PAGE EXTRACT:
Thursday, March 7, 2013
Eccentric Fat Girl
I know what being a misfit is all about, being beyond the stereotypical round peg in a square hole. And its not just the more artistic nature I was born with, my individuality was even misunderstood and rejected by my family. Nerd, Weirdo, freak, spaz, are words that ring in my ears even years later on the playground and off it. Even family friends and others were disturbed by levels of precociousness I held by a young age which included the ability to read by age 3 and half.
As a child I could sit for hours and just read, I would ride my bike to the library and spend hours wandering the rows of books. I was often accused of having no sense of humor. I knew that locker room banter, television sitcoms, cheerleader camp, the junior prom and later sororities were not for me. Small talk bored me. I felt repressed and I was a fat “Wednesday” from the Addams Family comic books from the 30s I parlayed from the library. I grew up being a dreamer surrounded by more level-headed practical types. My fatness was not the most mitigating factor but born into a group of practical and concrete types where dominance and control came first, my intuitive, emotional nature seeking connection with others was rarely understood. I wondered at times if I had been left in a basket on the doorstep.

DATASET RECORDS:
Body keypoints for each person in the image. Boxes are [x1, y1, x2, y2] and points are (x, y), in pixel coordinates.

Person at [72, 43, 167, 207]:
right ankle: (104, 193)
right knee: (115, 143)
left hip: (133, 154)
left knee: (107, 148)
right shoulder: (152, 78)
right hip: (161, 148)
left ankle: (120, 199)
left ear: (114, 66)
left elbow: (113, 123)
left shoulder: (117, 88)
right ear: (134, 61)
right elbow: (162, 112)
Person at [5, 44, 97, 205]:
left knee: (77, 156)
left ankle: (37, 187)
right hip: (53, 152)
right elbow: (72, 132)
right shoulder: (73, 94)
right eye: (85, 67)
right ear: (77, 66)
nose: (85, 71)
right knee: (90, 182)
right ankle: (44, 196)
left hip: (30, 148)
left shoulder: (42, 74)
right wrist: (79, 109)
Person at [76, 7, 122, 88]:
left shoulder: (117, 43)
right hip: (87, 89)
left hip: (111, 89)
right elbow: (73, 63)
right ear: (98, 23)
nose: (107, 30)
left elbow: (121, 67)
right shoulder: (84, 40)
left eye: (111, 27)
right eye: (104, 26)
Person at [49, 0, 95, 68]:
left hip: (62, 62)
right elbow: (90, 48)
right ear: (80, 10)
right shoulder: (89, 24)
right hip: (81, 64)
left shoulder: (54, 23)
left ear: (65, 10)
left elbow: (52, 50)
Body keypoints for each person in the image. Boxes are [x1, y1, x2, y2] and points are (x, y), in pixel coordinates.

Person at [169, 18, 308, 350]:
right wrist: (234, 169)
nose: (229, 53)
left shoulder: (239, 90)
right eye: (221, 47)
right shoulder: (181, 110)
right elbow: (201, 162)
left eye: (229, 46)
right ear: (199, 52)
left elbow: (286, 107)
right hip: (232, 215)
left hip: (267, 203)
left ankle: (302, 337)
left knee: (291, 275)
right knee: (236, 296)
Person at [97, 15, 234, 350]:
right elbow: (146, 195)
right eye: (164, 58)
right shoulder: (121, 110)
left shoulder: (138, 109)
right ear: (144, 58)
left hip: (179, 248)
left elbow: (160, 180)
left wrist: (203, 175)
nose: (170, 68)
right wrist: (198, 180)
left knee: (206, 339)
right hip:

ACTIVITY:
Retype the stretch of the misfit blog post from "As a child I" through "on the doorstep.", keeping every word and mark as it appears. The listing has no connection to the blog post about growing up as a misfit.

TASK RESULT:
As a child I could sit for hours and just read, I would ride my bike to the library and spend hours wandering the rows of books. I was often accused of having no sense of humor. I knew that locker room banter, television sitcoms, cheerleader camp, the junior prom and later sororities were not for me. Small talk bored me. I felt repressed and I was a fat “Wednesday” from the Addams Family comic books from the 30s I parlayed from the library. I grew up being a dreamer surrounded by more level-headed practical types. My fatness was not the most mitigating factor but born into a group of practical and concrete types where dominance and control came first, my intuitive, emotional nature seeking connection with others was rarely understood. I wondered at times if I had been left in a basket on the doorstep.